▶ _To-do item_:
One range is to be output from the listing below, exactly as written: the line with "- Oracle Analytics Cloud" to the line with "- Taking a wide", both kept.

▶ _Data excerpts_:
━━━━

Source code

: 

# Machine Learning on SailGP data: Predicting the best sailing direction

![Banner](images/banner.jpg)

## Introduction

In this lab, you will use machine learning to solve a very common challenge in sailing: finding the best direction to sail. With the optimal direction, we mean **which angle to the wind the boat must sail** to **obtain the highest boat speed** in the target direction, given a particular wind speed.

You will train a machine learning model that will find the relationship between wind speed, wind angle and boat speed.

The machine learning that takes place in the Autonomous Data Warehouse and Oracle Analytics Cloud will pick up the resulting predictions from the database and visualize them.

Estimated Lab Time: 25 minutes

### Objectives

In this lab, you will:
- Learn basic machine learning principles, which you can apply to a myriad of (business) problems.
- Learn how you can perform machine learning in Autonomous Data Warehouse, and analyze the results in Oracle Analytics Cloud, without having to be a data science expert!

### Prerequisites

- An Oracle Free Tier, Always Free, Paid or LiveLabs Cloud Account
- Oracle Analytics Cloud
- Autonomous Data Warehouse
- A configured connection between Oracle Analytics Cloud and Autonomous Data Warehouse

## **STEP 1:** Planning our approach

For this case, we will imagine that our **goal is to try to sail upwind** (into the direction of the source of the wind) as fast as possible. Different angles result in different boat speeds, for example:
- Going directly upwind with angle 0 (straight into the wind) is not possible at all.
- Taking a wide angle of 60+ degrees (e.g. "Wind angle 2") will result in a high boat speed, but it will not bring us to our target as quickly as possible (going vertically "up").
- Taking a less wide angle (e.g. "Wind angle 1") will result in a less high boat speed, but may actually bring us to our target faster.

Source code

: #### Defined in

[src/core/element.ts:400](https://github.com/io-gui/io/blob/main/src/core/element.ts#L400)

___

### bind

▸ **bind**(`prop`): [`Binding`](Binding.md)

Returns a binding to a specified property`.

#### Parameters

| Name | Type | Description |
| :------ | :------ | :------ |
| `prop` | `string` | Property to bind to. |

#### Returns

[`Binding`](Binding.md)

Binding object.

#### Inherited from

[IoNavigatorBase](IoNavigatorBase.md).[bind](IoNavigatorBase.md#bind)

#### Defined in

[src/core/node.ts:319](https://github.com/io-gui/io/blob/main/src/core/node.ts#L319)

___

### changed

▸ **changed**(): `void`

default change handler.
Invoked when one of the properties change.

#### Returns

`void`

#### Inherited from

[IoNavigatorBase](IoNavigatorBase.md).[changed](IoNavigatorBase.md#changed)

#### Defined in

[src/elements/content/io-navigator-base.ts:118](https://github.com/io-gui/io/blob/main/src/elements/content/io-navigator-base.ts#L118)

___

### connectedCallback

━━━━

▶ _Result_:
- Oracle Analytics Cloud
- Autonomous Data Warehouse
- A configured connection between Oracle Analytics Cloud and Autonomous Data Warehouse

## **STEP 1:** Planning our approach

For this case, we will imagine that our **goal is to try to sail upwind** (into the direction of the source of the wind) as fast as possible. Different angles result in different boat speeds, for example:
- Going directly upwind with angle 0 (straight into the wind) is not possible at all.
- Taking a wide angle of 60+ degrees (e.g. "Wind angle 2") will result in a high boat speed, but it will not bring us to our target as quickly as possible (going vertically "up").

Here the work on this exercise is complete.